§ **To-do item**:
Each line of the records needs to be written out exactly, with any image left out.

§ **Material for the task**:
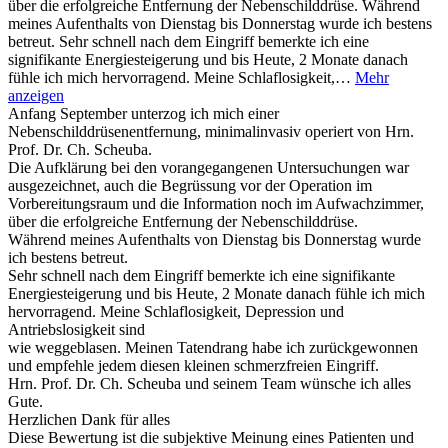
über die erfolgreiche Entfernung der Nebenschilddrüse. Während
meines Aufenthalts von Dienstag bis Donnerstag wurde ich bestens
betreut. Sehr schnell nach dem Eingriff bemerkte ich eine
signifikante Energiesteigerung und bis Heute, 2 Monate danach
fühle ich mich hervorragend. Meine Schlaflosigkeit,…
Mehr
anzeigen
Anfang September unterzog ich mich einer
Nebenschilddrüsenentfernung, minimalinvasiv operiert von Hrn.
Prof. Dr. Ch. Scheuba.
Die Aufklärung bei den vorangegangenen Untersuchungen war
ausgezeichnet, auch die Begrüssung vor der Operation im
Vorbereitungsraum und die Information noch im Aufwachzimmer,
über die erfolgreiche Entfernung der Nebenschilddrüse.
Während meines Aufenthalts von Dienstag bis Donnerstag wurde
ich bestens betreut.
Sehr schnell nach dem Eingriff bemerkte ich eine signifikante
Energiesteigerung und bis Heute, 2 Monate danach fühle ich mich
hervorragend. Meine Schlaflosigkeit, Depression und
Antriebslosigkeit sind
wie weggeblasen. Meinen Tatendrang habe ich zurückgewonnen
und empfehle jedem diesen kleinen schmerzfreien Eingriff.
Hrn. Prof. Dr. Ch. Scheuba und seinem Team wünsche ich alles
Gute.
Herzlichen Dank für alles
Diese Bewertung ist die subjektive Meinung eines Patienten und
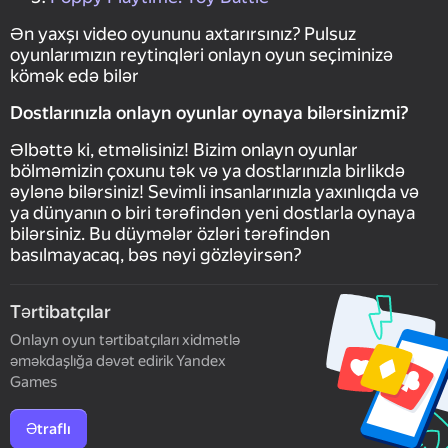
Ən yaxşı video oyununu axtarırsınız? Pulsuz
oyunlarımızın reytinqləri onlayn oyun seçiminizə
kömək edə bilər
Dostlarınızla onlayn oyunlar oynaya bilərsinizmi?
Əlbəttə ki, etməlisiniz! Bizim onlayn oyunlar
bölməmizin çoxunu tək və ya dostlarınızla birlikdə
əylənə bilərsiniz! Sevimli insanlarınızla yaxınlıqda və
ya dünyanın o biri tərəfindən yeni dostlarla oynaya
bilərsiniz. Bu düymələr özləri tərəfindən
basılmayacaq, bəs nəyi gözləyirsən?
Tərtibatçılar
Onlayn oyun tərtibatçıları xidmətlə
əməkdaşlığa dəvət edirik Yandex
Games
Ətraflı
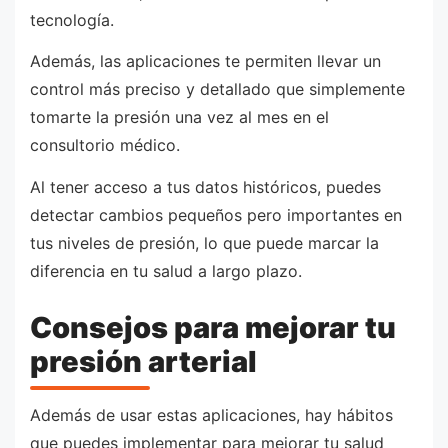
tecnología.
Además, las aplicaciones te permiten llevar un
control más preciso y detallado que simplemente
tomarte la presión una vez al mes en el
consultorio médico.
Al tener acceso a tus datos históricos, puedes
detectar cambios pequeños pero importantes en
tus niveles de presión, lo que puede marcar la
diferencia en tu salud a largo plazo.
Consejos para mejorar tu
presión arterial
Además de usar estas aplicaciones, hay hábitos
que puedes implementar para mejorar tu salud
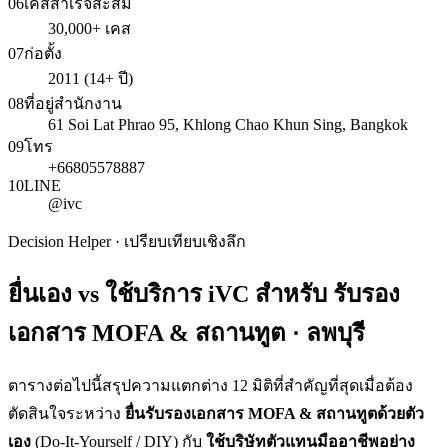
06
เคสสำเร็จสะสม
30,000+ เคส
07
ก่อตั้ง
2011 (14+ ปี)
08
ที่อยู่สำนักงาน
61 Soi Lat Phrao 95, Khlong Chao Khun Sing, Bangkok
09
โทร
+66805578887
10
LINE
@ivc
Decision Helper · เปรียบเทียบเชิงลึก
ยื่นเอง vs ใช้บริการ iVC สำหรับ
รับรอง
เอกสาร MOFA & สถานทูต · ลพบุรี
ตารางต่อไปนี้สรุปความแตกต่าง 12 มิติที่สำคัญที่สุดเมื่อต้อง
ตัดสินใจระหว่าง
ยื่น
รับรองเอกสาร MOFA & สถานทูต
ด้วยตัว
เอง
(Do-It-Yourself / DIY) กับ
ใช้บริษัทตัวแทนมืออาชีพอย่าง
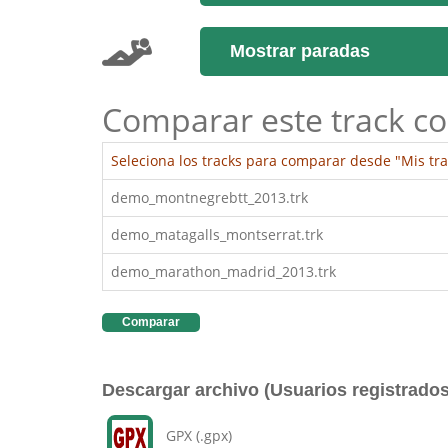
Mostrar paradas
Comparar este track co
Seleciona los tracks para comparar desde "Mis tra
demo_montnegrebtt_2013.trk
demo_matagalls_montserrat.trk
demo_marathon_madrid_2013.trk
Comparar
Descargar archivo (Usuarios registrados
GPX (.gpx)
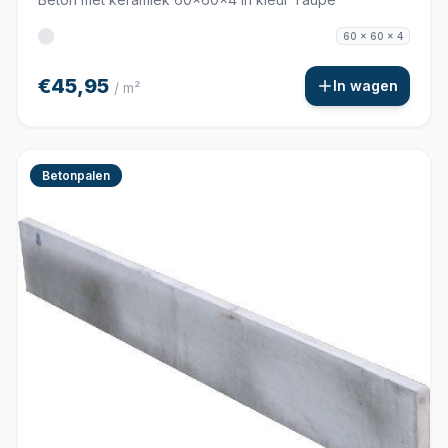
60 x 60 x 4
€45,95
In wagen
/ m²
Betonpalen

§ **Exercise solution**:
über die erfolgreiche Entfernung der Nebenschilddrüse. Während
meines Aufenthalts von Dienstag bis Donnerstag wurde ich bestens
betreut. Sehr schnell nach dem Eingriff bemerkte ich eine
signifikante Energiesteigerung und bis Heute, 2 Monate danach
fühle ich mich hervorragend. Meine Schlaflosigkeit,…
Mehr
anzeigen
Anfang September unterzog ich mich einer
Nebenschilddrüsenentfernung, minimalinvasiv operiert von Hrn.
Prof. Dr. Ch. Scheuba.
Die Aufklärung bei den vorangegangenen Untersuchungen war
ausgezeichnet, auch die Begrüssung vor der Operation im
Vorbereitungsraum und die Information noch im Aufwachzimmer,
über die erfolgreiche Entfernung der Nebenschilddrüse.
Während meines Aufenthalts von Dienstag bis Donnerstag wurde
ich bestens betreut.
Sehr schnell nach dem Eingriff bemerkte ich eine signifikante
Energiesteigerung und bis Heute, 2 Monate danach fühle ich mich
hervorragend. Meine Schlaflosigkeit, Depression und
Antriebslosigkeit sind
wie weggeblasen. Meinen Tatendrang habe ich zurückgewonnen
und empfehle jedem diesen kleinen schmerzfreien Eingriff.
Hrn. Prof. Dr. Ch. Scheuba und seinem Team wünsche ich alles
Gute.
Herzlichen Dank für alles
Diese Bewertung ist die subjektive Meinung eines Patienten und
Ən yaxşı video oyununu axtarırsınız? Pulsuz
oyunlarımızın reytinqləri onlayn oyun seçiminizə
kömək edə bilər
Dostlarınızla onlayn oyunlar oynaya bilərsinizmi?
Əlbəttə ki, etməlisiniz! Bizim onlayn oyunlar
bölməmizin çoxunu tək və ya dostlarınızla birlikdə
əylənə bilərsiniz! Sevimli insanlarınızla yaxınlıqda və
ya dünyanın o biri tərəfindən yeni dostlarla oynaya
bilərsiniz. Bu düymələr özləri tərəfindən
basılmayacaq, bəs nəyi gözləyirsən?
Tərtibatçılar
Onlayn oyun tərtibatçıları xidmətlə
əməkdaşlığa dəvət edirik Yandex
Games
Ətraflı
tecnología.
Además, las aplicaciones te permiten llevar un
control más preciso y detallado que simplemente
tomarte la presión una vez al mes en el
consultorio médico.
Al tener acceso a tus datos históricos, puedes
detectar cambios pequeños pero importantes en
tus niveles de presión, lo que puede marcar la
diferencia en tu salud a largo plazo.
Consejos para mejorar tu
presión arterial
Además de usar estas aplicaciones, hay hábitos
que puedes implementar para mejorar tu salud
06
เคสสำเร็จสะสม
30,000+ เคส
07
ก่อตั้ง
2011 (14+ ปี)
08
ที่อยู่สำนักงาน
61 Soi Lat Phrao 95, Khlong Chao Khun Sing, Bangkok
09
โทร
+66805578887
10
LINE
@ivc
Decision Helper · เปรียบเทียบเชิงลึก
ยื่นเอง vs ใช้บริการ iVC สำหรับ
รับรอง
เอกสาร MOFA & สถานทูต · ลพบุรี
ตารางต่อไปนี้สรุปความแตกต่าง 12 มิติที่สำคัญที่สุดเมื่อต้อง
ตัดสินใจระหว่าง
ยื่น
รับรองเอกสาร MOFA & สถานทูต
ด้วยตัว
เอง
(Do-It-Yourself / DIY) กับ
ใช้บริษัทตัวแทนมืออาชีพอย่าง
Mostrar paradas
Comparar este track co
Seleciona los tracks para comparar desde "Mis tra
demo_montnegrebtt_2013.trk
demo_matagalls_montserrat.trk
demo_marathon_madrid_2013.trk
Comparar
Descargar archivo (Usuarios registrados
GPX (.gpx)
60 x 60 x 4
€45,95
In wagen
/ m²
Betonpalen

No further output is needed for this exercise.